Ohm Raiders with the Design Award trophy are (left to right) Leo Xu '21, Ethan Thomas '21, Dake Peng '21, Karina Quinn '21, Jade Liu '20, Sophie Covert '21, Michael Curcio '22, Kenny Zheng '20, Katelyn Evans '23, Dan Pham '22, Chloe Crooks '21, Catherine Bryant '21Sergio Sergiyenko '23, and Mimi Masson '23. Team members not pictured are Garrett Shaffer '20, Kaan Volkan '23, and Rhiannon von Klar '21.

At the Tennessee competition, the Ohm Raiders earned a first place Design Award which recognizes design elements of the robot that are both functional and aesthetic. The team also received third place in the Inspire Award category. The Inspire Award is the competition’s highest honor and goes to the team that best embodies the challenge of the FTC program. The first place Inspire Award winner advances to the World Competition.

For their performance at the Alabama competition, the Ohm Raiders received a second place Think Award, given to the team that experienced the best journey throughout the design process and the build season.

“To say that I am proud is an understatement,” said Loveless, who co-coaches the team with science instructors Jeff Edwards and Talon Stroud. “This team made Baylor history; their hard work and commitment has truly paid off.”

Middle School Students Defend Title at Green Prix

Engineering opportunities are not just for high school upperclassmen at Baylor. Every afternoon, just across the hall from the IdeaLab, you can find eighth grade students of science instructor Erin Woodrow building the latest version of an electric “soap box derby” type car that will be raced in the Chattanooga Green Prix March 13 and 14.

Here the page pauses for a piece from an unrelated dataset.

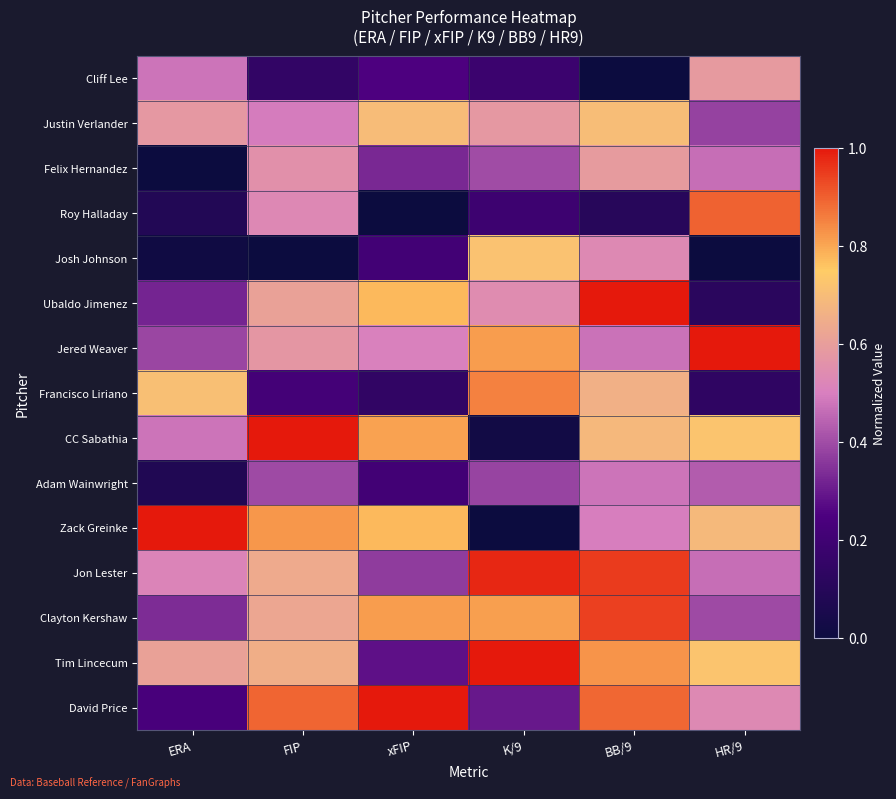

How many data points does each series have?

6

After receiving a box of parts and instructions, the team of students designed, built, and will race the electric power race car. Students are assigned roles ranging from project manager, parts manager, marketing and public relations, and drivers. They learn about how renewable energy can be used to charge their batteries and are encouraged to use recycled materials on the body of the car! 

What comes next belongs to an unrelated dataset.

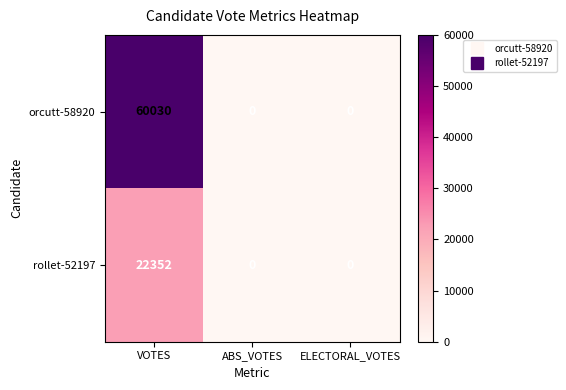

Is it true that orcutt-58920 equals -32968 at ABS_VOTES?

False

It won’t be just another race for these engineering-minded students, they’ll be defending the team’s championship won at last year’s race, the first ever for a Baylor team.

This year's Green Prix team includes eighth graders Redding Batt, Blake Bogo, Jack Champion, Emma Cox, Avery Hampton, Crawford Higdon, Talia Joels, Lucy Kitzman, Lily Monen, Oliver Nimon, Mary Evelyn Pearce, Kibby Seymour, Ellie Smith, Peyton Smith, and Logan Urbanski, and sixth grader Brandon Oakes.